• Instructions to follow: Take the data below and copy exactly the lines starting at the one with "مرايا ستاند ارضية جدارية" and finishing at the one with "تصنيع عالي الجودة لضمان المتانة", both included.

• Record extracts:

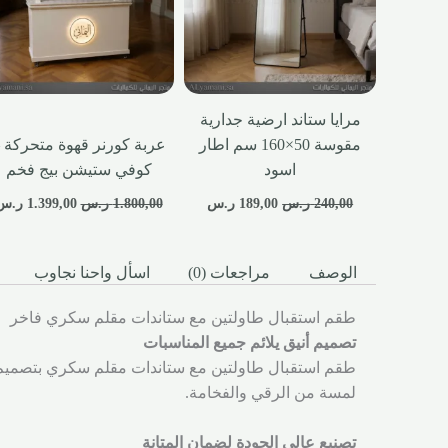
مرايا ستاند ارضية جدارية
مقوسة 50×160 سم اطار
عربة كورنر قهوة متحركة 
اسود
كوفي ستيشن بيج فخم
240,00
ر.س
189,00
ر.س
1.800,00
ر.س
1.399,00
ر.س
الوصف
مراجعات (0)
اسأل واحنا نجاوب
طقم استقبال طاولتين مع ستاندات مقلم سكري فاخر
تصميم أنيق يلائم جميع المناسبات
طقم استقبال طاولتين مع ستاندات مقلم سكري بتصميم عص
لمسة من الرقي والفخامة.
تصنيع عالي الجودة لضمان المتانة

--

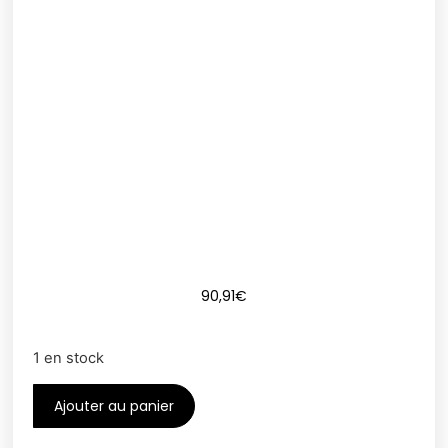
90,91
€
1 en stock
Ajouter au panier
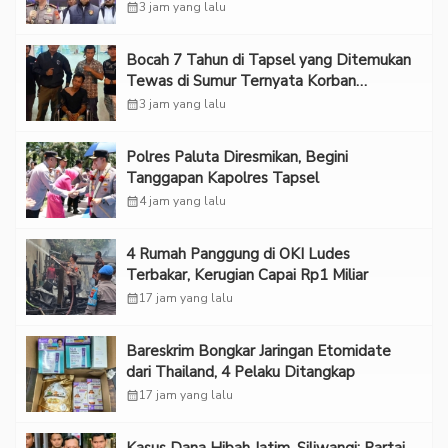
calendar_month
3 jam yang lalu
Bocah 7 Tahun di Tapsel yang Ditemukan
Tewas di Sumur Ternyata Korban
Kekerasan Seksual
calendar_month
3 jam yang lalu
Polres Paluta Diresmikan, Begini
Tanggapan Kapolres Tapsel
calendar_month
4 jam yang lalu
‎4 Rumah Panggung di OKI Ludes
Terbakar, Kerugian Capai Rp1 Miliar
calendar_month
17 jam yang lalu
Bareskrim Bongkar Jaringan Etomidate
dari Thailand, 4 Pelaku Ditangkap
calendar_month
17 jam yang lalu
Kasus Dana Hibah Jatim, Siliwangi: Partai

• Your response:
مرايا ستاند ارضية جدارية
مقوسة 50×160 سم اطار
عربة كورنر قهوة متحركة 
اسود
كوفي ستيشن بيج فخم
240,00
ر.س
189,00
ر.س
1.800,00
ر.س
1.399,00
ر.س
الوصف
مراجعات (0)
اسأل واحنا نجاوب
طقم استقبال طاولتين مع ستاندات مقلم سكري فاخر
تصميم أنيق يلائم جميع المناسبات
طقم استقبال طاولتين مع ستاندات مقلم سكري بتصميم عص
لمسة من الرقي والفخامة.
تصنيع عالي الجودة لضمان المتانة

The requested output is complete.